MAS receptor present on adult human cardiac fibroblast primary cells induces CTGF and collagen expression in response to its agonist.
(A) Real-time PCR analysis shows significant upregulation of CTGF expression in response to MAS agonist (AR234960; 10μM); while MAS inverse-agonist (AR244555; 10μM) along with agonist (AR234960; 10μM) reduced CTGF expression significantly. CTGF expression decreases when MAS signaling is blocked by MEK1 inhibitor treatment. (B) Western-blot showing significant upregulation of CTGF in HCF cells treated with MAS agonist (AR234960; 10μM); the CTGF expression decreases when treated with inverse-agonist (AR244555; 10μM). MAS agonist (AR234960) activation also induces phosphorylation of ERK1/2 in HCF cells. In MAS agonist (AR234960) treated HCF cells, CTGF expression as well as ERK1/2 activation were significantly down-regulated in presence of MEK1 inhibitor (PD98059). CTGF expression and p-ERK1/2 levels were normalized by GAPDH and total ERK1/2 respectively. The western blot image shown is a representative of all the experiments done under similar experimental conditions and data from multiple experiments quantitated and cumulative data were presented as bar graphs. (C) Bar graphs showing real-time PCR analysis of different collagen sub-types (Col1A2 and Col3A1) [represented as fold increase (2‒ΔΔCt)] in HCF cells. Activated MAS induces collagen synthesis while inhibition of MAS receptor shows significant down-regulation of the same collagen sub-types. Inhibiting MEK1 also reduces expression of the same collagen sub-types. RT-qPCR was normalized by GAPDH. (*p<0.05; **p<0.01).
Fig 4.
CTGF regulates collagen in HEK293-MAS cells treated with MAS agonist (AR234960).

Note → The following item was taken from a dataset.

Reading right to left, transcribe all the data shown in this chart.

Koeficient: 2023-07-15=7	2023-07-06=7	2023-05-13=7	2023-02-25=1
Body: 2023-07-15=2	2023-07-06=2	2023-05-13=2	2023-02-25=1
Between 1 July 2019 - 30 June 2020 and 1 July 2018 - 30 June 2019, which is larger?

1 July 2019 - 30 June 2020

MAS expressing HEK293 cells were transiently transfected with control siRNA and CTGF siRNA followed by treatment with MAS agonist (AR234960). (A) Real-time PCR analysis confirms CTGF down-regulation by CTGF siRNA as compared to control siRNA transfected and followed by MAS agonist treatment. GAPDH was used as loading control. CTGF siRNA is specific and has no off-target effect on MAS expression. (B). Western-blot confirmation of CTGF protein levels. The western blot image shown is a representative of all the experiment done under similar experimental condition and data from multiple experiments quantitated and cumulative data were presented as bar graphs (**p<0.01) (C) Same set of sample was used for RT-qPCR analysis of collagen sub-types. Col 1A1, Col 1A2 and Col 4A1 were significantly down-regulated in MAS induced CTGF siRNA transfected samples compared to MAS induced control siRNA samples. RT-qPCR and western blot were normalized by GAPDH. (*p<0.05; **p<0.01; ***p<0.001).
Fig 5.
CTGF regulates agonist (AR234960) induced collagen expression in HCF cells.

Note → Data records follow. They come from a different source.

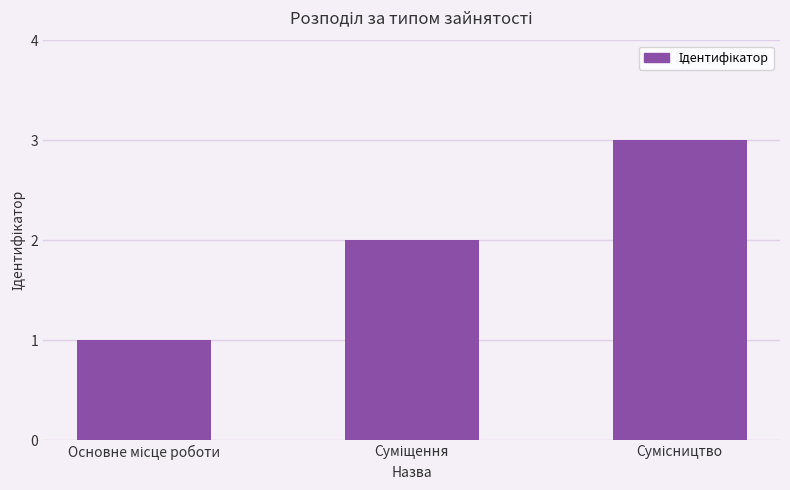

What is the maximum value shown in the chart?

3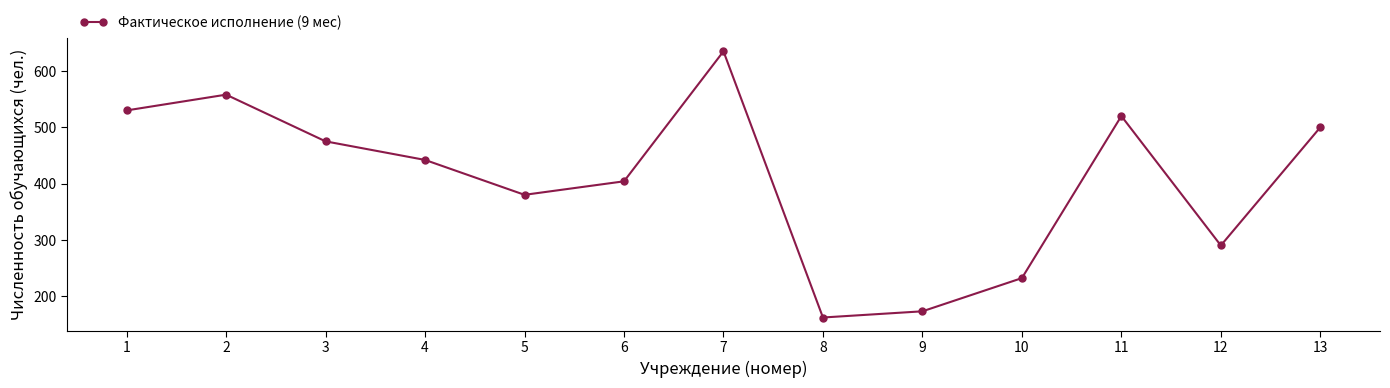

True or false: the data shows 648 at 5.

False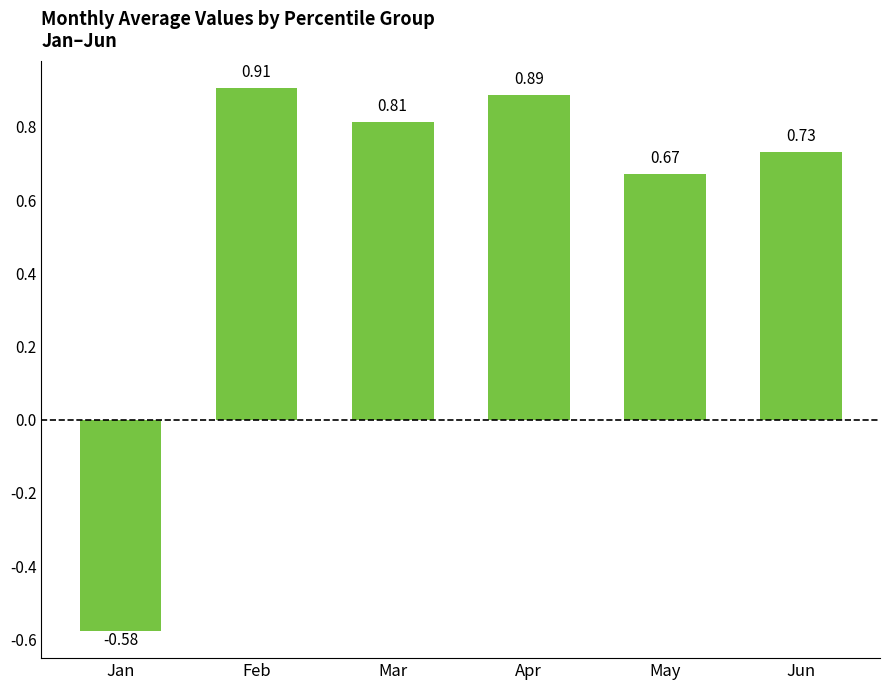

Which label corresponds to the largest value in the chart?

Feb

HCF cells were transiently transfected with control siRNA and CTGF siRNA followed by treatment with MAS agonist (AR234960). (A) Real-time PCR analysis confirms CTGF down-regulation by CTGF siRNA as compared to control siRNA transfected and followed by MAS agonist treatment. GAPDH was used as loading control. CTGF siRNA did not affect MAS expression in HCF (S3 Fig). (B). Western-blot confirmation of CTGF protein levels. The western blot image shown is a representative of all the experiments done under similar experimental condition and data from multiple experiments quantitated and cumulative data were presented as bar graphs (left) (**p<0.01) (C) Same set of sample was used for RT-qPCR analysis of collagen sub-types. Col1A2 and Col3A1 were significantly down-regulated in MAS induced CTGF siRNA transfected samples compared to MAS induced control siRNA samples. RT-qPCR and western blot were normalized by GAPDH. (*p<0.05; **p<0.01).